张苑想了下,摇摇头道:“之前可都是对你的毁谤。”
沈溪冷笑道:“那是你鼠目寸光,若都是毁谤之声,我也不会等到今天,我就是想让天下人知道,在这件事上,我并非主动追求权力,我一再忍让,是某些人咄咄逼人的结果,现在却是陛下需要我回到朝堂来主持大局。”
“所以,我根本就不需要所谓的培植自己的势力,因为将来朝廷所有人都会站在我这边,我不需要跟任何人好处,就能得到满朝文武的支持,为何还要背负上结党营私的骂名?”
沈溪所说的“不结党而党”的方式,显然不为张苑所理解。
在张苑的思维中,只有对自己投诚的人才可完全可信。
沈溪再道:“你想栽培亲信,那只会加速你的败亡,如今已不是刘瑾当权的时代,你以为自己还可以在朝呼风唤雨?光是司礼监那几个,就不那么容易对付,现在表面上一团和气,你就以为有了培植党羽的资格?”
张苑黑着脸道:“沈大人,你不想结党,也别攻击咱家啊。”
沈溪道:“若是你能对朝廷做出很多贡献,保持声名不坠,那朝中所有人都会怕你,也会敬重你,但若觊觎成为第二个刘瑾,这里奉劝一句,下场还不如当萧敬,至少能善始善终,你想要得到钱财,始终会得到,若你擅权妄为,那你死得比刘瑾还要惨。”
张苑瞪大眼望着沈溪:“你是在威胁咱家?”
沈溪道:“只是奉劝,而非威胁,你做事的方式其实并非我能接受,提拔你也正如你所言,既是一家人就该互相扶持,若你违背这个原则,做出危害沈家之事,你以为还可以像现在这样心平气和说话?”

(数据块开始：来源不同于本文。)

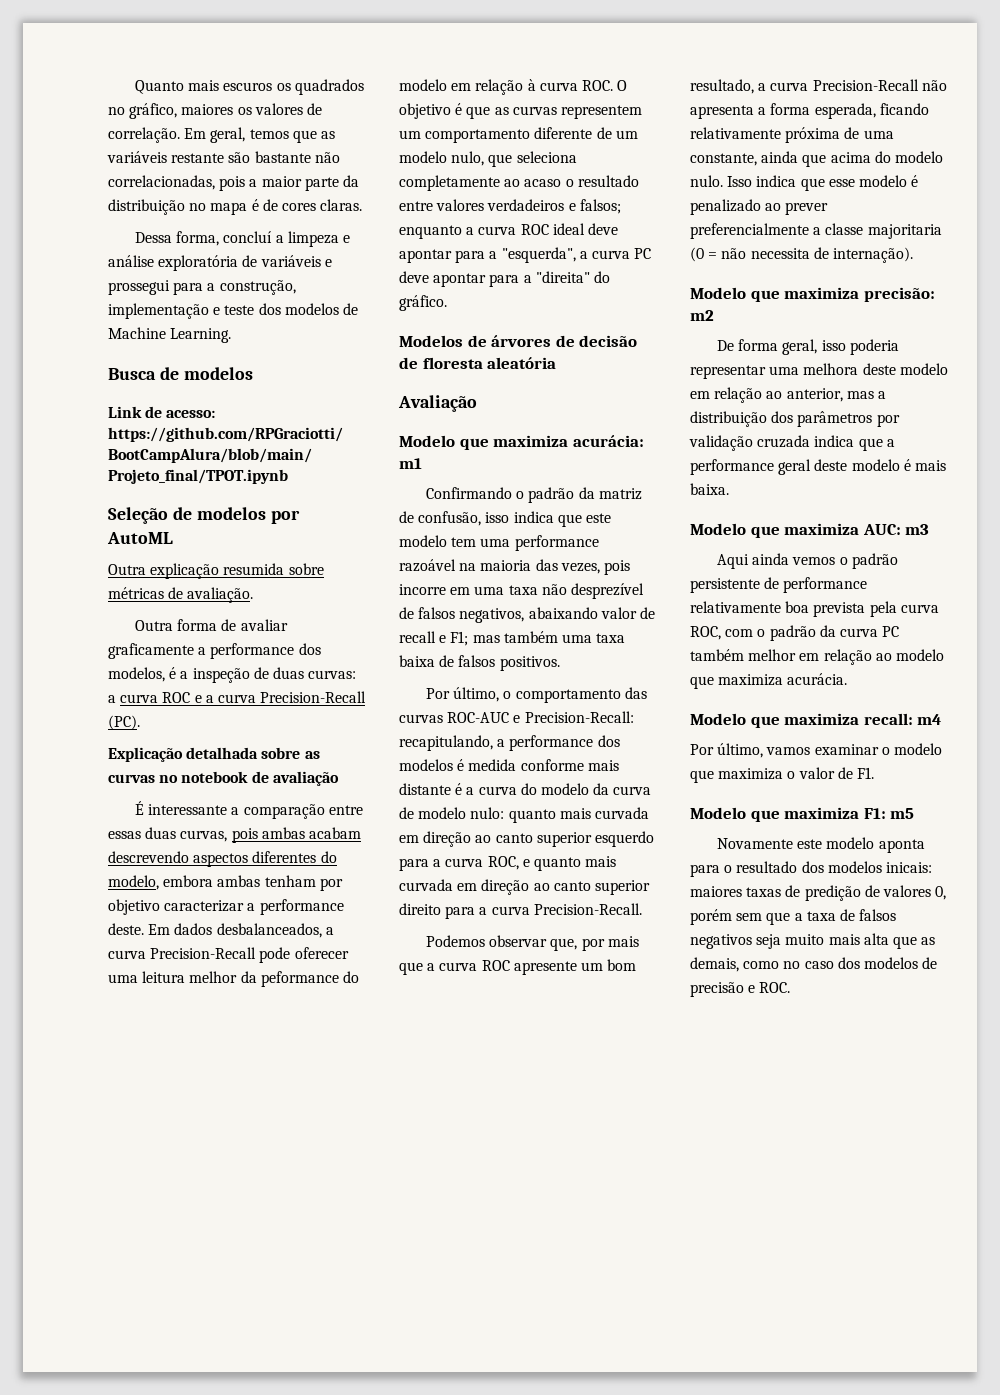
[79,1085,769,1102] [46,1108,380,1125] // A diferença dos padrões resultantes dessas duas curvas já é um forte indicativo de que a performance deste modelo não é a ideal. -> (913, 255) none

张苑咬牙道:“你是想说,若咱家不听你的,你就会让咱家不得好死,是吧?”
沈溪笑了笑:“既然你如此认为,那就当我是这层意思吧……怎么,你张公公想试一试吗?”
面对沈溪冷目,张苑突然之间浑身发颤,换作旁人他肯定怀恨在心,伺机报复,甚至当场叫嚣抓扯,但唯独沈溪不行,沈溪的可怕是一种让他觉得如履深渊的可怕,就像是刀山火海,一旦招惹就会死无葬身之地。
张苑道:“不帮忙就不帮忙吧,说这些威胁的话有何用?咱家也没说不为你办事,你沈大人可要记得,五郎好,咱家就会帮你,若五郎混得差,咱家就会跟你拼个鱼死网破。还有,你答应咱家的……一文也不能少。”